Когда в сорок третьем году к нему пришел давний его знакомый по католической партии Центра Вильгельм Карл Герст и завел разговор о политике, Аденауэр сказал ему, что в данное время не интересуется ничем, кроме своих роз. В его саду были ценнейшие сорта этих роскошных цветов.
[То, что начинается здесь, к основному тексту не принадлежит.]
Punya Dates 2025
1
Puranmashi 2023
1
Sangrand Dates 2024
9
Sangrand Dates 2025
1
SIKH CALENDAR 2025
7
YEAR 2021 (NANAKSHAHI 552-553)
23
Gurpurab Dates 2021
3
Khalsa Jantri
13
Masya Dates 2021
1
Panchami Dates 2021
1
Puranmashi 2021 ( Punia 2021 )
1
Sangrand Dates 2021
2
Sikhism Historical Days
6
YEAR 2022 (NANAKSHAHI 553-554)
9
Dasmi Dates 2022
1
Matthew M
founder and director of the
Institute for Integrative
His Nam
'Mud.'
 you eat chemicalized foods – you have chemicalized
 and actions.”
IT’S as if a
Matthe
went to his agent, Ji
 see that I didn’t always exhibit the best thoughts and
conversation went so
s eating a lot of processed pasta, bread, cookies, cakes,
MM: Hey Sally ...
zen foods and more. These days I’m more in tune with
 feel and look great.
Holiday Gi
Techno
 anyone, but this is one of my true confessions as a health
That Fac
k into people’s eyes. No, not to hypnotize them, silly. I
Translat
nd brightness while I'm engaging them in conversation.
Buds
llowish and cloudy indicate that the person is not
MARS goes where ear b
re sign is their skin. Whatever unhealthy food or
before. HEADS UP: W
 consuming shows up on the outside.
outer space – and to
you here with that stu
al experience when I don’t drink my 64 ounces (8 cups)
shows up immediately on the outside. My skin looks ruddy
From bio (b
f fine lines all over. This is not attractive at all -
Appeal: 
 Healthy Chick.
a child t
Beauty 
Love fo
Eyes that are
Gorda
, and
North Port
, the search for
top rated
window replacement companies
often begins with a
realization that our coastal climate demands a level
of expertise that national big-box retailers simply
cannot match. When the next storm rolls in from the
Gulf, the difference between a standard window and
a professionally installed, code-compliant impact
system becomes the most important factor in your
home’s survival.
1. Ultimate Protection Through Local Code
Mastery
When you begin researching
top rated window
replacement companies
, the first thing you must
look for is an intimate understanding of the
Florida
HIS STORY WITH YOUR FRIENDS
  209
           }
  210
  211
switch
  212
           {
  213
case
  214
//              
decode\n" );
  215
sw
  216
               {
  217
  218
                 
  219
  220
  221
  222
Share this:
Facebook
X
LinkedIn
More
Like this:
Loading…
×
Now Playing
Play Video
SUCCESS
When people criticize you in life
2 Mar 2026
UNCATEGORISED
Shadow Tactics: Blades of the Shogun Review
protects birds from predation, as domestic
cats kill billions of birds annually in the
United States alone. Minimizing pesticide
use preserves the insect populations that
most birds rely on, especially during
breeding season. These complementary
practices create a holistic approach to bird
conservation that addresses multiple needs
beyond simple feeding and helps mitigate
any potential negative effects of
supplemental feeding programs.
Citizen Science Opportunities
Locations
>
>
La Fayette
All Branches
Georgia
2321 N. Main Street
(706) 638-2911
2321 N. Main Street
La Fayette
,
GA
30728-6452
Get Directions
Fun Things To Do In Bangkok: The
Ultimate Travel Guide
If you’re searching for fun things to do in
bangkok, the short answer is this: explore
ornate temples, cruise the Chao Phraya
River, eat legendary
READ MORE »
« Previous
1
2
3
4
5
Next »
Влюбленно гладил он склеротическими пальцами лепестки белой розы «Пий XI», восторженно рассказывал о нежно-розовых сортах, носивших название «Тысячи красот», однако, когда подвел своего собеседника к пурпурной розе и сказал, что этот сорт носит название «Лучшие времена» и что он, Аденауэр, вывел родственную с ним розу, которую назвал своим именем «К. Аденауэр», Герст снова перевел разговор на политику.
— Среди моих знакомых,— оглядываясь, не слышит ли их кто-нибудь, сказал он,— среди моих знакомых немало таких, которые предвидят в вашем лице первого имперского канцлера после краха Гитлера.
Аденауэр отвернулся от Герста и пробормотал:
— Я не слышал этих слов.
Он верил в бога, и это помогало ему понять и принять слова Гёте о том, что лучше несправедливость, чем непорядок. В Германии царила несправедливость, преступная, страшная несправедливость, одной из жертв которой пал он сам, Конрад Аденауэр. Но следовало удержаться на той грани порядка, куда отбросила его судьба. Самосохранение стало для него высшим принципом действия. Он очертил вокруг себя магический круг одиночества и теперь следил, чтобы никто, упаси боже, не переступил бы этого круга. Он познал вкус и цену одиночества. Пил его, как пьют терпкое вино, дающее радость, силу и забвение. Наслаждался им, возвышался, благодаря своему одиночеству, над всеми распрями, над мелкими страстишками, над суетностью мира. Оглядываясь назад, на свои семьдесят лет, он видел в своей жизни прежде всего одиночество, видел только себя одного, только собственные силы и заботы.
Ибо разве не он сам, своими руками создал для себя все в жизни? Отец его, секретарь городского суда в Кельне, не оставил в наследство трем своим сыновьям ничего, кроме бедности. Даже образование они получили только благодаря случайным благодетелям. Но разве мало было людей с образованием? Разве мало было таких, как Конрад Аденауэр, что учились в кельнской гимназии Святых Апостолов, а потом штудировали право в Фрейбурге, Мюнхене, Бонне? Разве мало было в Германии адвокатов, обычных, заурядных людей?
Он не был богат. Лицо его отмечено скорее печатью упрямства, нежели привлекательностью. Никто в те времена не отмечал его умственных способностей. Но он знал, чего хочет. Он был последователен в своих действиях, умел доводить начатое до конца. Сорок лет — слишком длительный отрезок времени, чтобы возродить в сердце те чувства, которые в нем тогда бушевали. Любил ли он Эмму Вайер, ставшую его женой? Очевидно, любил, если подарила она ему троих детей, двух его первенцев — Конрада и Макса — и дочь. И возможно, только случайному сплетению обстоятельств должен быть он благодарен за то, что его первая жена Эмма Вайер была родственницей Валлрафов, богатейших тогда людей в Кельне, родственницей кельнского обер-бургомистра Макса Валлрафа. Даже если допустить, что Валлрафы сами выбрали себе в зятья тридцатилетнего адвоката Аденауэра, у которого на лице не отражалось еще в те годы ничего, кроме упрямства, то и тогда — разве не его в этом заслуга?